No smoking is allowed. Smoke in this room will cause the release of an expensive gas (Halon) and require its replacement. Absolutely no smoking is allowed!

The sign omitted one relatively significant detail. Not only is (was) Halon-2402 expensive, it will also kill you!

This is a better sign than the one I remember from the early days of my career. A good CISSP says human life trumps the cost of a fire extinguishing gas.

Several years later, I was working in a computer facility that still used Halon for fire suppression. Halon worked by interfering with the chemical reaction of fire and was especially nice for fire suppression around computer and communications equipment because it didn’t cause corrosion. Unfortunately it was very bad for the ozone layer, so its was banned under the 1987 Montreal Protocol and hasn’t been produced in the United States since 1993.

For whatever reason, management decided to discontinue using Halon in that building and installed a sprinkler system. In the process of removing the old Halon tanks, someone dropped and ruptured one of them. Someone ran around the building pounding on doors and yelling “Discharge!” After the second go-round, we figured out that meant to get out of the building until further notice.
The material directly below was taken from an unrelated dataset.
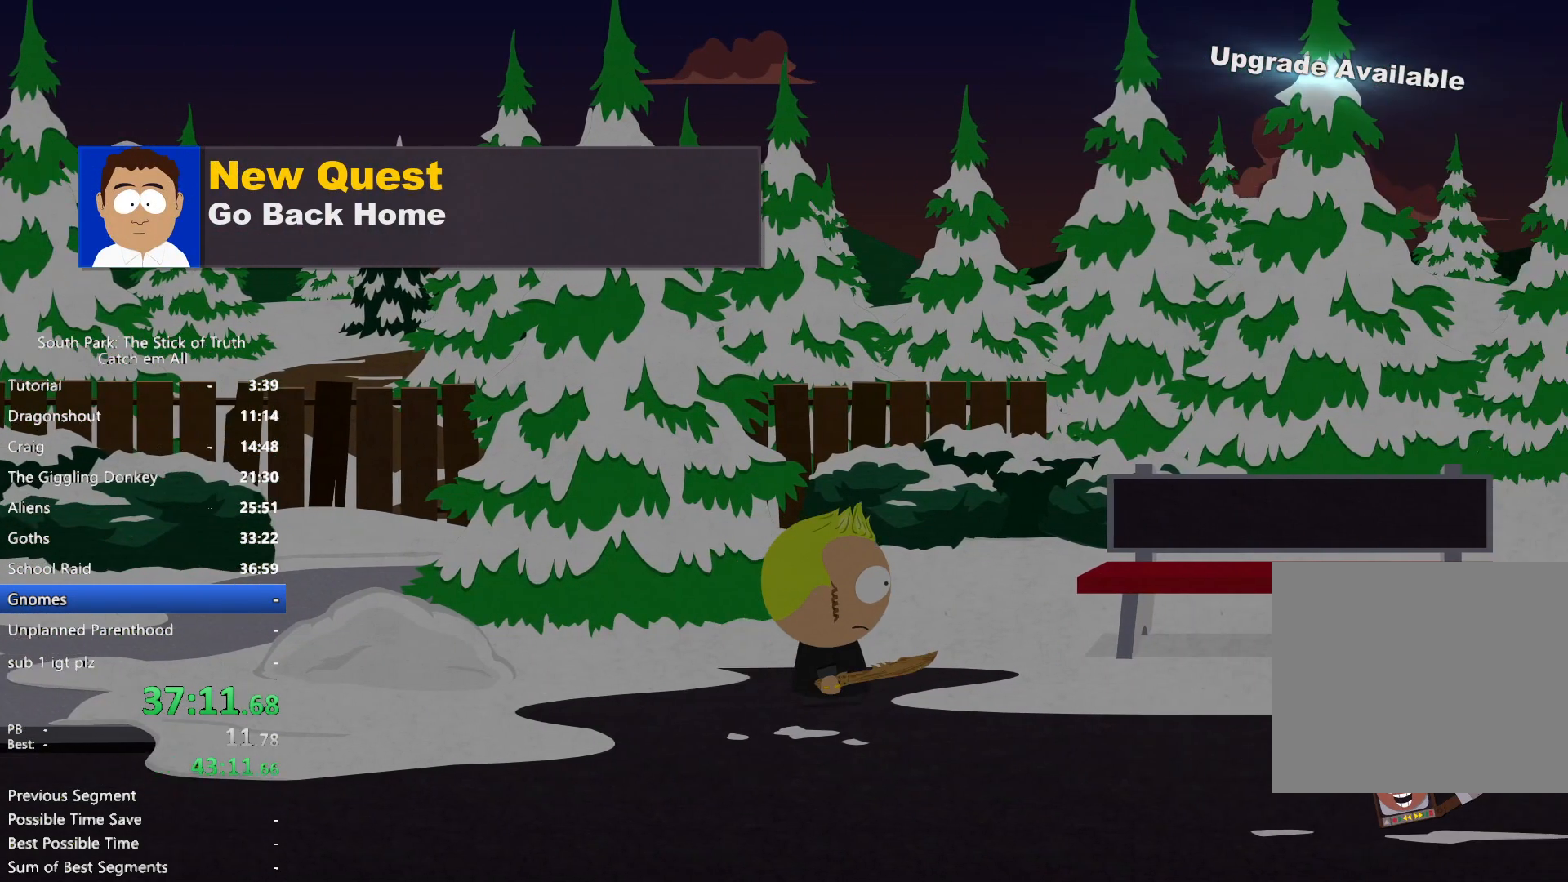
{"buttons": ["B"], "left_stick": "right", "right_stick": "center", "button_events": []}
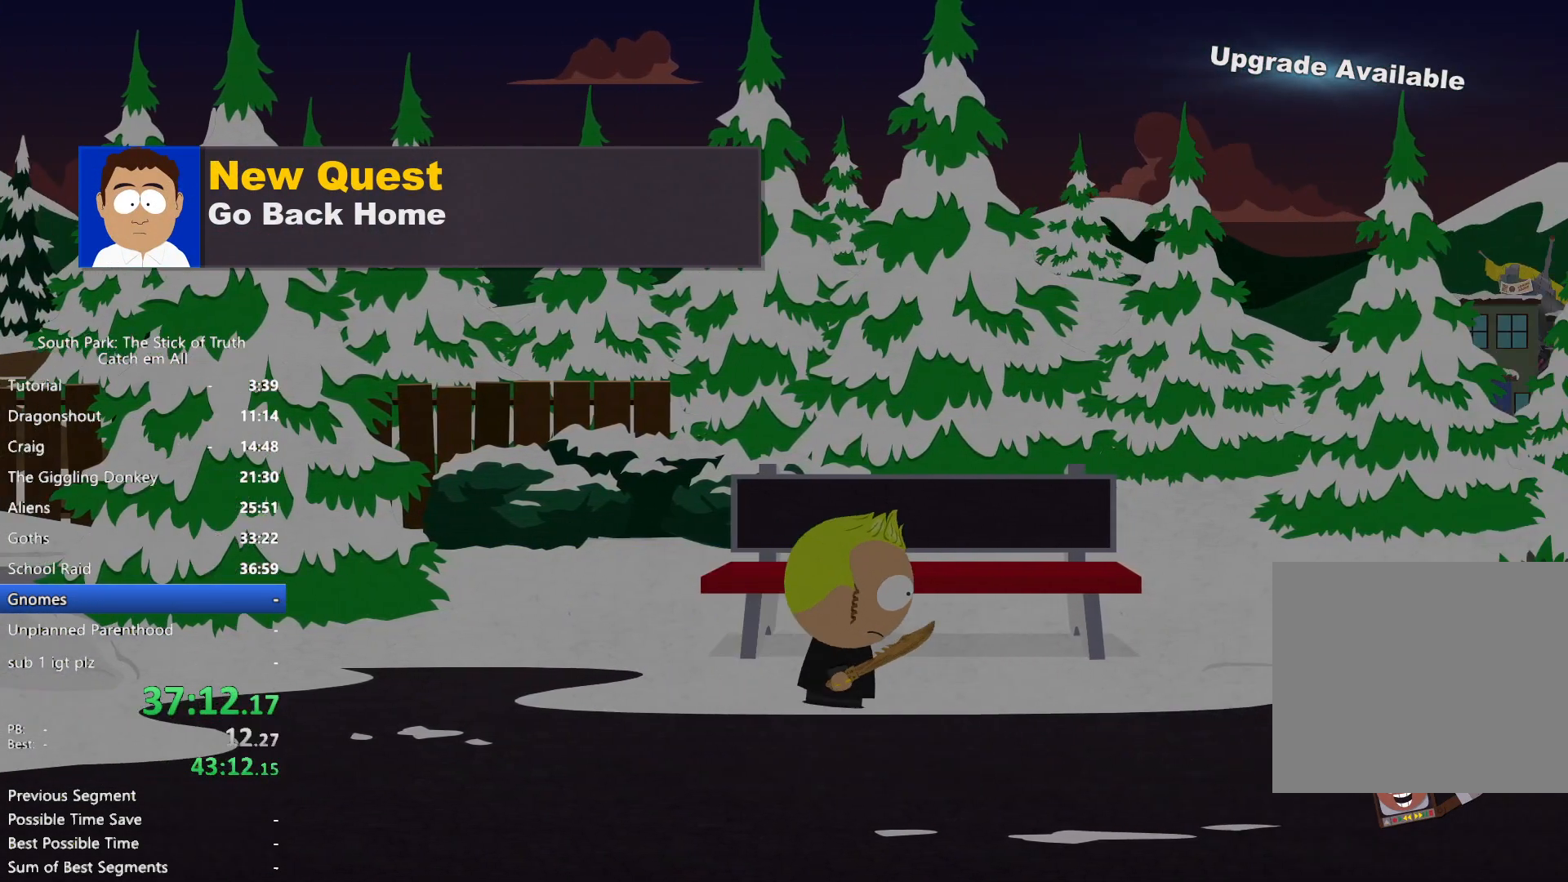
{"buttons": ["B"], "left_stick": "right", "right_stick": "center", "button_events": []}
It was several hours before the authorities deemed the building safe for us to re-enter.

I’m pretty sure paying all of us to sit around outside the building and mess with our phones all day cost a lot more than all the Halon in the building was worth.

Job one in security is to prevent loss of life. Expense is also a concern–if something is worth $1,000, then a security consultant’s job is to protect it with measures that will take $1,000.01 worth of effort to defeat–but preserving life always trumps preserving dollars.

And besides that, I’m pretty sure that pointing out the potentially deadly consequences of smoking in that old computer room would have been more effective.